Two Weeks with Sencha Touch

Recently I spent a couple of weeks trying out a new (to me) mobile web application framework: Sencha Touch (version 2.1.0). I was building a little event discovery tool mostly for the purposes of trying out the framework (although I also submitted the project to Sencha's "HTML5 is Ready" contest). In this post I'll outline some of the features of the framework, how to get up and running quickly, and some pitfalls to watch out for. This isn't intended to be a "quick start" guide per se - there are many of those out there if you need one - but rather a look back on what I found as a new user of the library.

The Sencha Touch version 2 (ST2) framework builds off of Sencha's other popular JavaScript product: ExtJS, and in fact at it's core ST2 includes much of this "parent" library, which gives a lot of of power to your application. Sencha Touch was created for building high-end (read: enterprise) HTML5 mobile web applications versus their more simplistic cousins: "mobile compatible" web sites. Indeed, this framework includes everything you would need to create a cutting edge mobile web app - from great user interaction and experience handling (from widgets to great event support) to intricate data modeling and synchronization That said, there is a caveat to having this kind of power: not all browsers will handle it. In fact, ST2 is only targeted at webkit browsers. This choice may seem controversial, but keep in mind that Safari and the native Android browser both use the webkit rendering engine, and many of the other mobile browsers do as well. But to those who are still concerned, maybe ST2 isn't the framework for you.

UPDATE: Thanks to a comment by reader I see that Sencha Touch 2.2 (in beta currently) will start supporting some other browsers! Great to hear, we'll have to wait and see how good that support is, but I'm hopeful!

Setting Up a New Project

While you can simply download the framework and copy it to your application folder, this isn't the easiest way to set started (and not the one they recommend). Sencha has created a companion product called Sencha Cmd which is a command line generator and builder for your apps.

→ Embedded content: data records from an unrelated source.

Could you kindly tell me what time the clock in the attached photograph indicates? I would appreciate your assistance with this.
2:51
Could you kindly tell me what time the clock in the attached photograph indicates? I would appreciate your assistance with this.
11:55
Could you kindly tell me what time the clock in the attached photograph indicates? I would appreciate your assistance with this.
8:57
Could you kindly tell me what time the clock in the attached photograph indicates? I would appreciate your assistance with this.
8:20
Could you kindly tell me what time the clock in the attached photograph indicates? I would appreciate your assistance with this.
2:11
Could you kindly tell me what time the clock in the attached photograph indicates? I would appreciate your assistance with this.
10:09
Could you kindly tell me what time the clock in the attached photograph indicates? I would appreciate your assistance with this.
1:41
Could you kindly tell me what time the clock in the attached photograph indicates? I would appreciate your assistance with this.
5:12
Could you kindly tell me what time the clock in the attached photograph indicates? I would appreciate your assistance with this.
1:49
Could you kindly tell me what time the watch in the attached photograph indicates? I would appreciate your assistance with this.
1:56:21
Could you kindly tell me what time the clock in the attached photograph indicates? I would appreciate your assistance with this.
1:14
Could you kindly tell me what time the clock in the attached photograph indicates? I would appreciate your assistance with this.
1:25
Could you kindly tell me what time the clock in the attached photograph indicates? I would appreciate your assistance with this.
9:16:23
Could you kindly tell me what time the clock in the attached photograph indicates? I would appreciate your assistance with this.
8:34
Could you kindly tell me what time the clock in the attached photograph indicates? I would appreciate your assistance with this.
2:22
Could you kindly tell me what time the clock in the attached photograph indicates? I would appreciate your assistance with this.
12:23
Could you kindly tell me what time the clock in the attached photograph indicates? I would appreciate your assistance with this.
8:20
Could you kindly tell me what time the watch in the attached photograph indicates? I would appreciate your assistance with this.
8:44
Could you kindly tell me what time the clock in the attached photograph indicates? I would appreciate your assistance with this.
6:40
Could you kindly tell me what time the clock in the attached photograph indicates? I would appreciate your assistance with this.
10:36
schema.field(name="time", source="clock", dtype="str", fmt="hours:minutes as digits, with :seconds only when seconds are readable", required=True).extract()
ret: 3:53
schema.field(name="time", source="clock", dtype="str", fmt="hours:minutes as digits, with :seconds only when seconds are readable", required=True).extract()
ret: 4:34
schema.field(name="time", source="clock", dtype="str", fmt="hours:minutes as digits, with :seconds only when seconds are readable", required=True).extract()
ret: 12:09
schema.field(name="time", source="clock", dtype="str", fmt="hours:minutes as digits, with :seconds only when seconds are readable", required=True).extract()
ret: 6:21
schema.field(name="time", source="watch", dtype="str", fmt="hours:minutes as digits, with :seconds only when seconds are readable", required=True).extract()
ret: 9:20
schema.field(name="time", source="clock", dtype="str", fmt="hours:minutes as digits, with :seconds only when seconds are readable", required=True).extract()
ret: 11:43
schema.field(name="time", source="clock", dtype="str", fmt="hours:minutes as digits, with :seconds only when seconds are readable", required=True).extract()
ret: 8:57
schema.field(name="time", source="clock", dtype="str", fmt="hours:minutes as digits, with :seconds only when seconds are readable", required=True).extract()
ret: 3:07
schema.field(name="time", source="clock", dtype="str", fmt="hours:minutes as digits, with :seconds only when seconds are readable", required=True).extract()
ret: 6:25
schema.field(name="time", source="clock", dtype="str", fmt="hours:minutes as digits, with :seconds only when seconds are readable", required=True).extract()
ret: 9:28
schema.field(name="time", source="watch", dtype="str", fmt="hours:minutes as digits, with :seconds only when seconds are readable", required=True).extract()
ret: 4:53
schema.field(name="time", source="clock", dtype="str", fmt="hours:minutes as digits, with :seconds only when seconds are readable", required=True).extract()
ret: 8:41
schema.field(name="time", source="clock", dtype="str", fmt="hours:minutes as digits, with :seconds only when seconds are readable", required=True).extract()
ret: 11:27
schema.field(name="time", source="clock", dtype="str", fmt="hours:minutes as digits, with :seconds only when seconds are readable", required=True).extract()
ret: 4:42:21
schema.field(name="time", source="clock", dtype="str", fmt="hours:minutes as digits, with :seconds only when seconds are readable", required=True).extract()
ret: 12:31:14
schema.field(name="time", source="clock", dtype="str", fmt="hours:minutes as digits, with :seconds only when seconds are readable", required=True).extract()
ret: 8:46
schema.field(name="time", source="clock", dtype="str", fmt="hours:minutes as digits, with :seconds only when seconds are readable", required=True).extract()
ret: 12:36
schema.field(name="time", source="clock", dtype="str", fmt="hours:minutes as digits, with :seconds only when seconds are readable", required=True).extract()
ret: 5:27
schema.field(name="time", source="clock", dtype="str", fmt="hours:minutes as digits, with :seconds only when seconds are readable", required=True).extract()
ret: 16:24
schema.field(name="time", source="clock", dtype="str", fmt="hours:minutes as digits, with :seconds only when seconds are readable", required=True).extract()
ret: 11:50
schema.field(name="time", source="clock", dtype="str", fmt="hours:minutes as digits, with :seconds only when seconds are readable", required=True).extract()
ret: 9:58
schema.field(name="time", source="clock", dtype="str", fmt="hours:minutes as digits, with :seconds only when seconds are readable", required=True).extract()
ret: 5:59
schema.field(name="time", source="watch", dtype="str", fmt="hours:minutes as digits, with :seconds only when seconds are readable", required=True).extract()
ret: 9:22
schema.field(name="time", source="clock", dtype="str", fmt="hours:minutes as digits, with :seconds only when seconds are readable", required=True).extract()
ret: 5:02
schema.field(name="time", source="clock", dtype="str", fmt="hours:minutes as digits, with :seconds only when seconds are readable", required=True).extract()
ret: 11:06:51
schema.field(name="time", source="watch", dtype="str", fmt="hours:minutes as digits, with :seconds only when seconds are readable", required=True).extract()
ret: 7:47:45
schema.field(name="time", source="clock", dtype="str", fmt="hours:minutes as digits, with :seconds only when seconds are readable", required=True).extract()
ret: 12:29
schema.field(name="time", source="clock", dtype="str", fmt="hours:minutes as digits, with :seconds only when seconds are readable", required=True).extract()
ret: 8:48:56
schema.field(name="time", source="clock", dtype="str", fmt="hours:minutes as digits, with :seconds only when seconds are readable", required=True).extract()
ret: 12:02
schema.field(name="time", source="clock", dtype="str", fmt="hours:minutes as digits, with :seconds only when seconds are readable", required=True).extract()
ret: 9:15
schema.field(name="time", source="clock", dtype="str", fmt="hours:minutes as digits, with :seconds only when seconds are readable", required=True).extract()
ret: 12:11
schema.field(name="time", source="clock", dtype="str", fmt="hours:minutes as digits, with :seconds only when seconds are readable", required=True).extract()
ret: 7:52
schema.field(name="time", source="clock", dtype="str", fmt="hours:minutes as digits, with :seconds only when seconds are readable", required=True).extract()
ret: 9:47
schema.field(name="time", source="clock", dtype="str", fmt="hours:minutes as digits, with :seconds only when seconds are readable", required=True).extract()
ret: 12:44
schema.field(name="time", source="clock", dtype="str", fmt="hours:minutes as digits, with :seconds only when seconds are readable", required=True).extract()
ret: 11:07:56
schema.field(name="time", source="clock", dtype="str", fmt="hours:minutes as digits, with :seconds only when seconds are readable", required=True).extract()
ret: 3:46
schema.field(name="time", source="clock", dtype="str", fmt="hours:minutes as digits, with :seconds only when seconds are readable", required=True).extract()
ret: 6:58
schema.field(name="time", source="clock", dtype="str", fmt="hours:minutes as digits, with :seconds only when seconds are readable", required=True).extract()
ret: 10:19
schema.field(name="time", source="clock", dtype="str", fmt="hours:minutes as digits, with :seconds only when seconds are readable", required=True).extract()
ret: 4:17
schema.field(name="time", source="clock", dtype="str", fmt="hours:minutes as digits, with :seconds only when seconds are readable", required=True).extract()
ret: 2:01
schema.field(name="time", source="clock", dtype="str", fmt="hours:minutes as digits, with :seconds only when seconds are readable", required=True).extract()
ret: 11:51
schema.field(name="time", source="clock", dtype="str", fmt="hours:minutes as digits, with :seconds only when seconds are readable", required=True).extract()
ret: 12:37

In fact, Sencha Cmd works with ExtJS projects as well, and can do lots of things for you. To create a new project, download the Sencha Touch SDK and put it somewhere outside of your project folder, then install Sencha Cmd. FYI, while the commands may differ slightly on Windows versus Linux versus Mac, they should be pretty close to the same (my examples were run on Ubuntu). Once you have Sencha Cmd, you simply navigate to the directory that the SDK is located in and run this command: 1

sencha generate app --path /path/to/project/root

This will create a number of folders, copying the SDK files from that location into the project files, and create a default "app.js" file and a default view for you. There are some things in the app.js file (in the project root directory) that you will want to change, first of all, the "name" property, which will also be your namespace for other files. In these examples, I'll be using "MyApp".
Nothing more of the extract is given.